* TEXT UNDER STUDY *
Apollo Big Band, with Terry Franks, at Sutton Hall, Stockcross, on Friday, December 14

THOSE of us brave enough to face the frosty air last Friday enjoyed a real treat at the Sutton Hall in Stockcross when guest vocalist Terry Franks joined forces with the Apollo Big Band for an evening of festive fun and big band tunes.

Our eardrums exploded with delight at the first number, Buddy Rich’s Big Swing Face, and I was delighted to hear stratospheric trumpeter Neil Armstrong on his usual great form when Lullaby of Birdland was played with effective dynamic contrasts. Terry’s first number, Nice and Easy, was beautifully relaxed and he followed with the ever-popular Moondance,
showing off his smooth, velvety tones. I felt he could have been a little more forward in the sound mix during Walking my Baby Back Home, but the band interjections were terrific. It was great to hear the band waltzing their way through Christmas Time is Here, which gave the trombone section (led by Diane Prince) a chance to shine. Rat Race, by the band’s pianist Geoff Barwell, featured some slinky tenor sax work by Trevor Heywood.

* REQUIREMENT *
In the concert review, what made the band's waltzing performance of Christmas Time is Here worth singling out? Answer in one to three sentences. The material placed after this text plays no part in the work.

* SOURCE DATA *
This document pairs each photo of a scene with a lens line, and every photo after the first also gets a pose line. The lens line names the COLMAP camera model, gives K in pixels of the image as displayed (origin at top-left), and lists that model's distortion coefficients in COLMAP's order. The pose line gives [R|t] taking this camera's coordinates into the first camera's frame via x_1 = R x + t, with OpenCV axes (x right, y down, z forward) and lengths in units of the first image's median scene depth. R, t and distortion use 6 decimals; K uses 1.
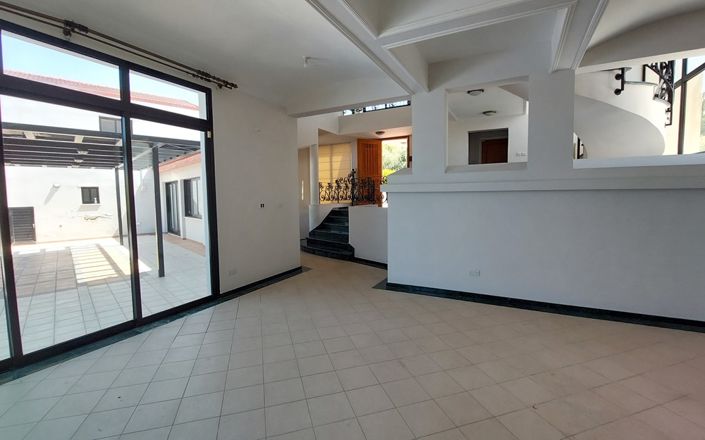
lens RADIAL K [[319.9, 0, 352.5], [0, 319.9, 220.0], [0, 0, 1]] dist [-0.000626, -0.000014]
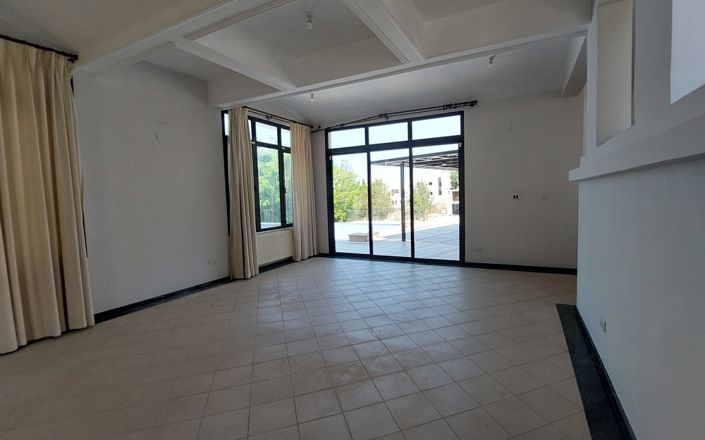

* WRITTEN SOLUTION *
It gave the trombone section, led by Diane Prince, a chance to shine.